Explaining Complexity in Software Development?
BMazurek asks: "I'm stumped by how to explain software development complexity (not theoretical big-O notation, that's easy) to non-developers. When it comes to people who aren't in the code, my explanations fall flat. It's not that the people I'm talking to are stupid, they're quite honestly people at the top of their respective (non-tech) fields. How do -you- explain software development complexity to non-developers? What analogies do you use?"
"I often try the famous Fred Brooks, Jr. quote (seldom to much success):
'Software entities are more complex for their size than perhaps any other human construct because no two parts are alike (at least above the statement level). If they are, we make the two similar parts into a subroutine--open or closed. In this respect, software systems differ profoundly from computers, buildings, or automobiles, where repeated elements abound.'
The mind boggles... you make a sensible and sincere compliment, in which is also hidden a secret double-meaning, and at the same time you make claims of having a girlfriend. I'm impressed at your literary prowess! ;-)
the layman's guide to computer science
Heck, we can't even clearly explain to peer programmers why vi is better than emacs
Well, you can't because they're not the same thing: vi is a text editor, emacs is an operating system.
"A door is what a dog is perpetually on the wrong side of" - Ogden Nash
pictures help, metaphores help, madlibs help
by madlibs, i mean things like "think of [concept] as like a [cute noun (bunnies, kittens, etc.)]"... draw funny pictures, and connect them up with arrows... you can't over simplify enough, and the more fun you make it, the easier time the audience will have following you
remember that 9 times out of 10 you aren't explaining it to these people because they need to understand, you're explaining it so they have confidence that you know what you're doing and that the outcome will reflect well on themselves
When it comes to people who aren't in the code, my explanations fall flat.
Before I changed line of work (I'm not a computer professional anymore thank goodness), I used to explain my work like this:
See, what I do is programming.

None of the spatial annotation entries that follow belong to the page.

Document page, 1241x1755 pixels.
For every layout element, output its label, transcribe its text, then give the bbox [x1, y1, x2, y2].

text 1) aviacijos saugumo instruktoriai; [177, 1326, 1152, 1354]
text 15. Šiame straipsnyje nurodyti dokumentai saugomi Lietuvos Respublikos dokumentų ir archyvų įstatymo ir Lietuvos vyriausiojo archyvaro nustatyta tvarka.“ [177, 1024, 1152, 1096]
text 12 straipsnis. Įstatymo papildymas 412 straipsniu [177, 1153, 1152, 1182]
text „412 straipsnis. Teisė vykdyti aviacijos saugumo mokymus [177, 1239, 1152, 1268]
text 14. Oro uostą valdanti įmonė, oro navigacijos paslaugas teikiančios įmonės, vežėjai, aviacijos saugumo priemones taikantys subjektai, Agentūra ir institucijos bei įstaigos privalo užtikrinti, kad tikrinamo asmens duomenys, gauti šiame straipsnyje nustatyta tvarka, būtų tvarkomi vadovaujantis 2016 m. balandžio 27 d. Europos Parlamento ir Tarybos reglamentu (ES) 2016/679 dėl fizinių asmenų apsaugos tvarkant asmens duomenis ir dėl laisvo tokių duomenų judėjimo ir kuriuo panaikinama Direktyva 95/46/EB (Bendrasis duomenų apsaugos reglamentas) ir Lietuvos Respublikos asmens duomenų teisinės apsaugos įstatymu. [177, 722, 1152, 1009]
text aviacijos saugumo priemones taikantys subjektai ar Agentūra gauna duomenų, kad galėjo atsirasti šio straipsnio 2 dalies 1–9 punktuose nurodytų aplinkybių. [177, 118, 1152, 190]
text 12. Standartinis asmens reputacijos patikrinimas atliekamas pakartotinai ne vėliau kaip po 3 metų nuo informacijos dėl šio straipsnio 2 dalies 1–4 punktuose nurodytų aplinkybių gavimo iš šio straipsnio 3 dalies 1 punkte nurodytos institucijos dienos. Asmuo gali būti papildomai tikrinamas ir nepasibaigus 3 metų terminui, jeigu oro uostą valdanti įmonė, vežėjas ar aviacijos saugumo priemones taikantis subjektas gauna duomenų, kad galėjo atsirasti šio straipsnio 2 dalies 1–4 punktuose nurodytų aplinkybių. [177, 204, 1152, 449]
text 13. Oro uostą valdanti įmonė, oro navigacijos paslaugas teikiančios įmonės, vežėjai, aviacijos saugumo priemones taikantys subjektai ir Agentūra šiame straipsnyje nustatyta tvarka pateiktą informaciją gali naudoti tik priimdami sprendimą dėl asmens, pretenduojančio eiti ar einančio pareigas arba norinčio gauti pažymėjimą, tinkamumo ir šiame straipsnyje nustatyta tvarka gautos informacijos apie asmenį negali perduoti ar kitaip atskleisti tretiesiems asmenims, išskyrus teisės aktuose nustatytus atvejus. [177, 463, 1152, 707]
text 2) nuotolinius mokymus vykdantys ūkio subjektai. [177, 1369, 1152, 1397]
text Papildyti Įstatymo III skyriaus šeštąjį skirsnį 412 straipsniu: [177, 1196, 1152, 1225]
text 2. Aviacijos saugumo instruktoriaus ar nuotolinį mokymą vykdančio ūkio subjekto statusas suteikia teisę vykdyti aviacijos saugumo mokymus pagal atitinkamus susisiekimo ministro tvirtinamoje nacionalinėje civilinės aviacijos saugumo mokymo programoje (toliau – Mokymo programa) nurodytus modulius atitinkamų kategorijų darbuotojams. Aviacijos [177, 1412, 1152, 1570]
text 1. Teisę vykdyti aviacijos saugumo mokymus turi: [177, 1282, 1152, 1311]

Programming is like writing a cooking recipe, only slightly more complex but not much more. But it's a very large recipe, and it relies upon many more recipes to make an actual dish (the program). Many cooks write recipes in different languages separately, and all we cooks have to coordinate to prepare the final dish. So we need chief cooks (managers) that call meetings and prepare Gantt charts to do that. Then sometimes a cook writes a recipe that has the wrong combination of ingredients, or that make no sense to describe how to prepare food (bugs), so we need tasters (QA) to tell us busy cooks if the overall result will be pleasing to the restaurant's customers. In the end, you get a huge dish that has some nasty morsels in it, as well as tasty ones. We then have to refine the dish so the nastyness goes away and more goodness goes in (new versions). etc etc...
The cooking recipe analogy has always worked great to explain what I did.
"A door is what a dog is perpetually on the wrong side of" - Ogden Nash
Easiest way I've found- though it's begining to get a bit outdated thanks to bloatware. Charles Dicken's famous novel is about 100k.
You're way behind my friend: data bloat has grown so much these days it isn't measured in Charles Dickens units anymore, it's measured in tax code units:
- 1 tax code = 25MB
- 1 tax code table of content = 300KB (to measure smaller data units)
And no, I'm not kidding, the complete internal revenue code really is that big.
"A door is what a dog is perpetually on the wrong side of" - Ogden Nash
Make a rough analogy. Every line of code is a part of a machine. It interconnects to other parts.
-A mouse trap has maybe 4 or 5 parts.
-A transistor radio has perhaps 100 parts.
-A 35 MM camera has maybe 200 parts.
-What does a car have? 10,000 - 50,000 parts?
-An airplane? 200,000 parts?
-A smallish computer program has between 10,000 and 50,000 lines of code.
-Something like an OS kernel might be between a million and 50,000,000 lines of code
-A typical commercial billing application might have 300,000 lines of code.
-A nice set of apps to run telephony switches might have 10,000,000 lines of code.
-Even your stupidest sort of hackish utility has 100 lines of shell script.
Programs are gigantic machines - you just can't see them or weigh them.
Fascism trolls keeping me up every night. When I starts a preachin', he HITS ME WITH HIS REICH!